Zusammenfassend bekräftigt Frau Schnabel, dass die zwei strukturellen Faktoren (die veränderte Rolle der Energieinflation und der Bremseffekt höherer Gewinnmargen) auf dem zugrunde liegenden Preisdruck lasten.

Fazit: Während Isabel Schnabel mehr als 10 Jahre nach dem Ausbruch der Krise um mehr Geduld bittet, wenden sich die Menschen, die sich betrogen fühlen und auf der Strecke bleiben, an rechtspopulistische Parteien. 

Wie wir in einigen Blog-Beiträgen hier mit Nachdruck akzentuiert haben, werden die Löhne betriebswirtschaftlich in erster Linie als Kosten betrachtet, die gesenkt werden müssen. Aber volkswirtschaftlich sind die Löhne von grosser Bedeutung für eine gesunde Entwicklung der Binnennachfrage.

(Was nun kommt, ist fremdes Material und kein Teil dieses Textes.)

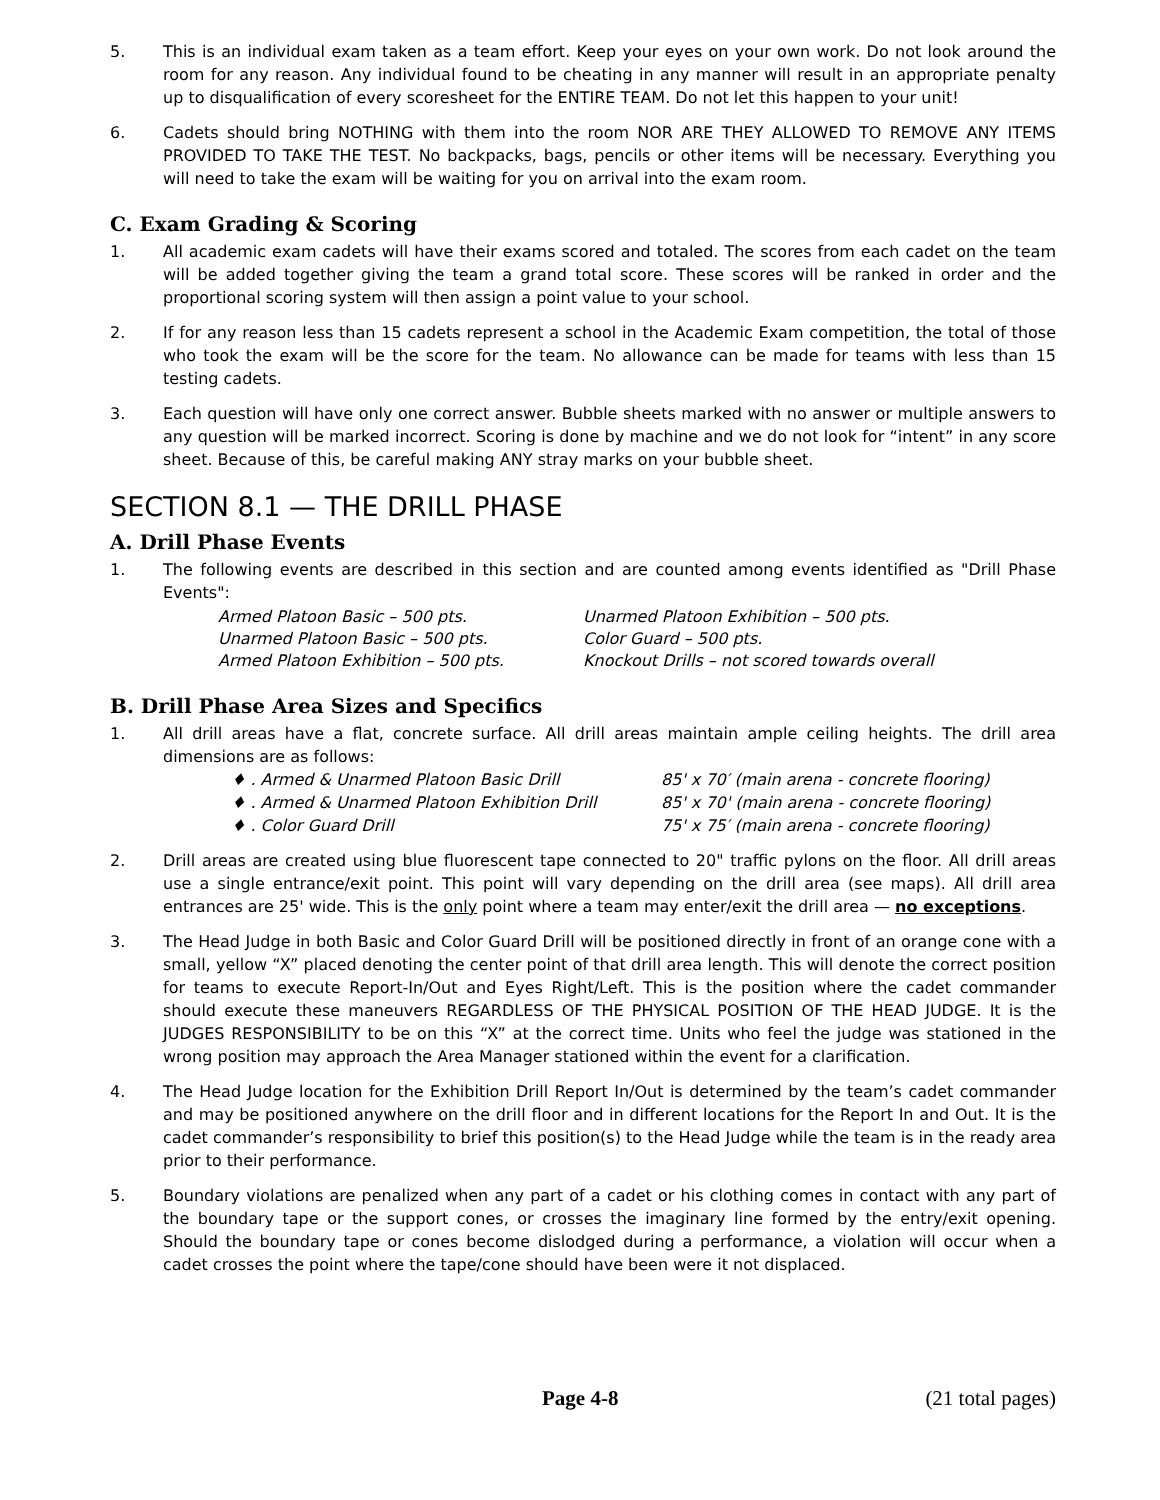5. This is an individual exam taken as a team effort. Keep your eyes on your own work. Do not look around the room for any reason. Any individual found to be cheating in any manner will result in an appropriate penalty up to disqualification of every scoresheet for the ENTIRE TEAM. Do not let this happen to your unit!
6. Cadets should bring NOTHING with them into the room NOR ARE THEY ALLOWED TO REMOVE ANY ITEMS PROVIDED TO TAKE THE TEST. No backpacks, bags, pencils or other items will be necessary. Everything you will need to take the exam will be waiting for you on arrival into the exam room.
C. Exam Grading & Scoring
1. All academic exam cadets will have their exams scored and totaled. The scores from each cadet on the team will be added together giving the team a grand total score. These scores will be ranked in order and the proportional scoring system will then assign a point value to your school.
2. If for any reason less than 15 cadets represent a school in the Academic Exam competition, the total of those who took the exam will be the score for the team. No allowance can be made for teams with less than 15 testing cadets.
3. Each question will have only one correct answer. Bubble sheets marked with no answer or multiple answers to any question will be marked incorrect. Scoring is done by machine and we do not look for “intent” in any score sheet. Because of this, be careful making ANY stray marks on your bubble sheet.
SECTION 8.1 — THE DRILL PHASE
A. Drill Phase Events
1. The following events are described in this section and are counted among events identified as "Drill Phase Events":
Armed Platoon Basic – 500 pts. Unarmed Platoon Exhibition – 500 pts. Unarmed Platoon Basic – 500 pts. Color Guard – 500 pts. Armed Platoon Exhibition – 500 pts. Knockout Drills – not scored towards overall
B. Drill Phase Area Sizes and Specifics
1. All drill areas have a flat, concrete surface. All drill areas maintain ample ceiling heights. The drill area dimensions are as follows:
♦ . Armed & Unarmed Platoon Basic Drill 85' x 70′ (main arena - concrete flooring) ♦ . Armed & Unarmed Platoon Exhibition Drill 85' x 70' (main arena - concrete flooring) ♦ . Color Guard Drill 75' x 75′ (main arena - concrete flooring)
2. Drill areas are created using blue fluorescent tape connected to 20" traffic pylons on the floor. All drill areas use a single entrance/exit point. This point will vary depending on the drill area (see maps). All drill area entrances are 25' wide. This is the only point where a team may enter/exit the drill area — no exceptions.
3. The Head Judge in both Basic and Color Guard Drill will be positioned directly in front of an orange cone with a small, yellow “X” placed denoting the center point of that drill area length. This will denote the correct position for teams to execute Report-In/Out and Eyes Right/Left. This is the position where the cadet commander should execute these maneuvers REGARDLESS OF THE PHYSICAL POSITION OF THE HEAD JUDGE. It is the JUDGES RESPONSIBILITY to be on this “X” at the correct time. Units who feel the judge was stationed in the wrong position may approach the Area Manager stationed within the event for a clarification.
4. The Head Judge location for the Exhibition Drill Report In/Out is determined by the team’s cadet commander and may be positioned anywhere on the drill floor and in different locations for the Report In and Out. It is the cadet commander’s responsibility to brief this position(s) to the Head Judge while the team is in the ready area prior to their performance.
5. Boundary violations are penalized when any part of a cadet or his clothing comes in contact with any part of the boundary tape or the support cones, or crosses the imaginary line formed by the entry/exit opening. Should the boundary tape or cones become dislodged during a performance, a violation will occur when a cadet crosses the point where the tape/cone should have been were it not displaced.
Page 4-8 (21 total pages)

Wenn die Verbraucher ihre Ausgaben kürzen, weil ihre Einkommen real nicht steigen, sinkt die Nachfrage. Dann sehen sich Unternehmen Umsatzeinbussen gegenüber. Und sie beginnen, Investitionstätigkeit zurückzufahren. Wird weniger investiert, wird auch die Beschäftigung davon negativ tangiert. Inflation bleibt niedrig. Und die Zinsen können nicht steigen.

Bleiben die Löhne gedrückt, sehen sich die Unternehmen nicht veranlasst, die Preise zu erhöhen.

Warum die Löhne trotz der abnehmenden Flaute am Arbeitsmarkt nicht steigen, lässt sich daher zum Teil sicherlich mit der monopsony power der Unternehmen erklären.